--- Excerpted passage ---
== Segment start ==
So in terms of this main loop it is probably as good as it gets for
anything pre-Haswell, but I am wondering if we might be able to
improve upon this for Haswell and newer architectures that have more
read throughput since I think those parts would be serialized on the
carry flag instead of being limited to one read per cycle.

> +       dwords = len >> 2;
> +       if (dwords) { /* dwords is in [1..15] */
> +               unsigned long dest;
>
> -                       /* last up to 7 8byte blocks */
> -                       count %= 8;
> -                       while (count) {
> -                               asm("addq %1,%0\n\t"
> -                                   "adcq %2,%0\n"
> -                                           : "=r" (result)
> -                                   : "m" (*(unsigned long *)buff),
> -                                   "r" (zero),  "0" (result));
> -                               --count;
> -                               buff += 8;
> -                       }
> -                       result = add32_with_carry(result>>32,
> -                                                 result&0xffffffff);
> +               /*
> +                * This implements an optimized version of
> +                * switch (dwords) {
> +                * case 15: res = add_with_carry(res, buf32[14]); fallthrough;
> +                * case 14: res = add_with_carry(res, buf32[13]); fallthrough;
> +                * case 13: res = add_with_carry(res, buf32[12]); fallthrough;
> +                * ...
== Segment end ==
--- Tasks to complete ---
1. In the checksum code review excerpt, what range of values does the comment give for dwords?
2. List every case value written out in the switch statement inside the comment of the checksum code review excerpt.
3. Please continue the checksum code review excerpt, picking up right after its last line.

--- Source material ---
== Segment start ==
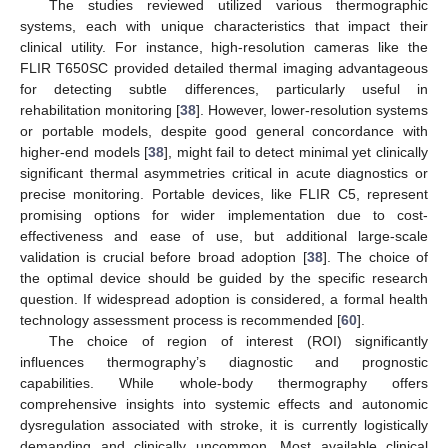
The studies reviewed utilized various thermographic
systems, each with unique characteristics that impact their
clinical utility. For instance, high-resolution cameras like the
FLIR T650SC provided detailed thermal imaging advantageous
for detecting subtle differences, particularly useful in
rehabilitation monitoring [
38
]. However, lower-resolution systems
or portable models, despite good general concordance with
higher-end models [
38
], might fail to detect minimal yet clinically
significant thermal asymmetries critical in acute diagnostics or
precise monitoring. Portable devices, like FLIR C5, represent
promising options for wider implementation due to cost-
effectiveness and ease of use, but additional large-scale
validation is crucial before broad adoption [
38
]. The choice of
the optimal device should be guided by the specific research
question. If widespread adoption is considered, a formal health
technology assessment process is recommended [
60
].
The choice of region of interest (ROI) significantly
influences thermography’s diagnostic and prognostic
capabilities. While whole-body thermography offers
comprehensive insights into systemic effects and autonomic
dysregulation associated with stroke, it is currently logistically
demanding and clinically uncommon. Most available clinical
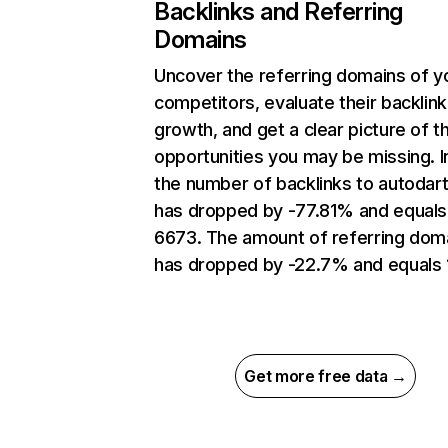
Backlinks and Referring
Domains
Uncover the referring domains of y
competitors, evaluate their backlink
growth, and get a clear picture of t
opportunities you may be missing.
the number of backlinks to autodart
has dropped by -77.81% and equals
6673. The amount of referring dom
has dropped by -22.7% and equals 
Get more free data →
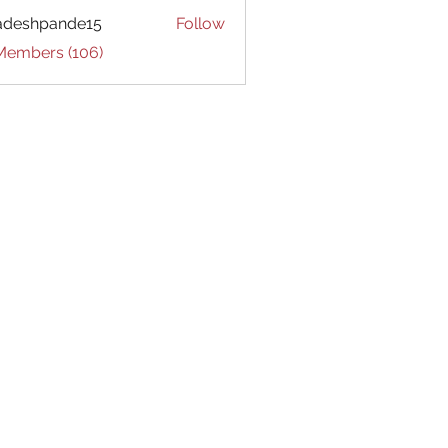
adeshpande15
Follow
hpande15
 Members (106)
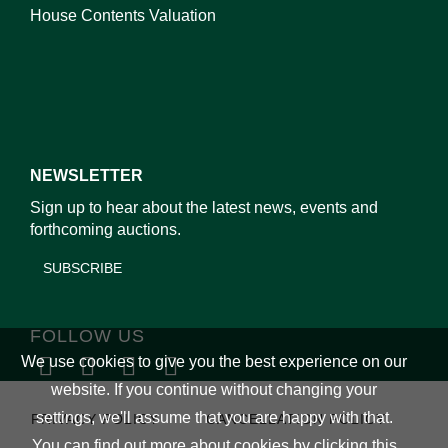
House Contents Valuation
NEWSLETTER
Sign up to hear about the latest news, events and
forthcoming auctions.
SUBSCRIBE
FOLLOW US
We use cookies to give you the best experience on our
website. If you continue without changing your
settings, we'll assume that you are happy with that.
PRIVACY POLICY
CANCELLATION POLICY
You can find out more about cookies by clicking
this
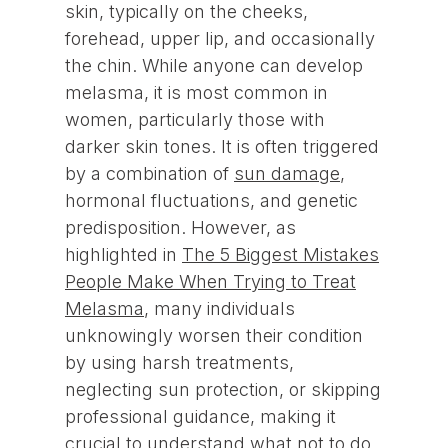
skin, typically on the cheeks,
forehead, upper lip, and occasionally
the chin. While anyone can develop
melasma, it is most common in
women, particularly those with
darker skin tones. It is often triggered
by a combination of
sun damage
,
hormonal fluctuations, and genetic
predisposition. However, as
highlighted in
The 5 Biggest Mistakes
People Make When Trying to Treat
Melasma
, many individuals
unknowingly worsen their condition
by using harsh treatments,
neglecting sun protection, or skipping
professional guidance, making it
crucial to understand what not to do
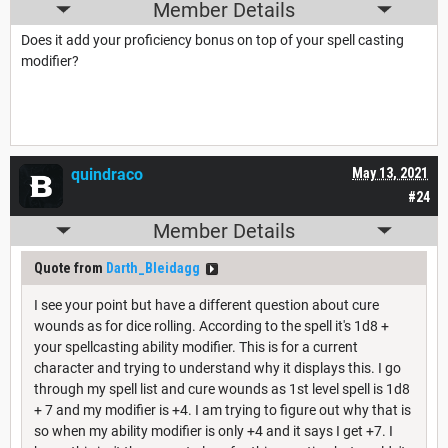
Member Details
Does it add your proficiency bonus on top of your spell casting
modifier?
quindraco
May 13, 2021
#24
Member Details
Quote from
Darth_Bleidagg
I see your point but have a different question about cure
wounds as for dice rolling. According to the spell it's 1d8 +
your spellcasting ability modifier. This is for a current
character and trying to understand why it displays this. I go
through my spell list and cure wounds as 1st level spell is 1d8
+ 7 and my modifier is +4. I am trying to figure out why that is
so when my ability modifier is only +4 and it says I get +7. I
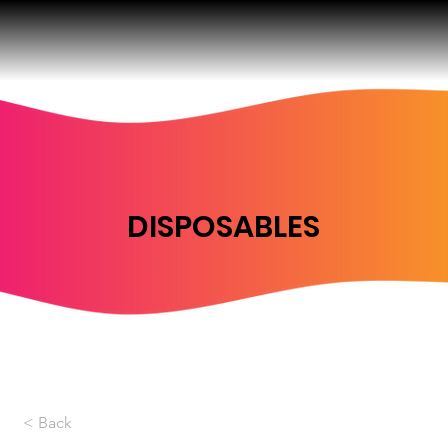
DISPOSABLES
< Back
== Segment end ==
--- Answers to the tasks ---
1. 1 through 15 ([1..15]).

2. 15, 14, 13

3.
> +                * case 3: res = add_with_carry(res, buf32[2]); fallthrough;
> +                * case 2: res = add_with_carry(res, buf32[1]); fallthrough;
> +                * case 1: res = add_with_carry(res, buf32[0]); fallthrough;
> +                * }
> +                *
> +                * "adcl 8byteoff(%reg1),%reg2" are using either 3 or 4 bytes.
> +                */
> +               asm("   call 1f\n"
> +                   "1: pop %[dest]\n"
> +                   "   lea (2f-1b)(%[dest],%[skip],4),%[dest]\n"
> +                   "   clc\n"
> +                   "   jmp *%[dest]\n               .align 4\n"
> +                   "2:\n"
> +                   "   adcl 14*4(%[src]),%[res]\n   .align 4\n"
> +                   "   adcl 13*4(%[src]),%[res]\n   .align 4\n"
> +                   "   adcl 12*4(%[src]),%[res]\n   .align 4\n"
> +                   "   adcl 11*4(%[src]),%[res]\n   .align 4\n"
> +                   "   adcl 10*4(%[src]),%[res]\n   .align 4\n"
> +                   "   adcl 9*4(%[src]),%[res]\n   .align 4\n"
> +                   "   adcl 8*4(%[src]),%[res]\n   .align 4\n"
> +                   "   adcl 7*4(%[src]),%[res]\n   .align 4\n"
> +                   "   adcl 6*4(%[src]),%[res]\n   .align 4\n"
> +                   "   adcl 5*4(%[src]),%[res]\n   .align 4\n"
> +                   "   adcl 4*4(%[src]),%[res]\n   .align 4\n"
> +                   "   adcl 3*4(%[src]),%[res]\n   .align 4\n"
> +                   "   adcl 2*4(%[src]),%[res]\n   .align 4\n"
> +                   "   adcl 1*4(%[src]),%[res]\n   .align 4\n"
> +                   "   adcl 0*4(%[src]),%[res]\n"
> +                   "   adcl $0,%[res]"
> +                       : [res] "=r" (result), [dest] "=&r" (dest)
> +                       : [src] "r" (buff), "[res]" (result),
> +                         [skip] "r" (dwords ^ 15)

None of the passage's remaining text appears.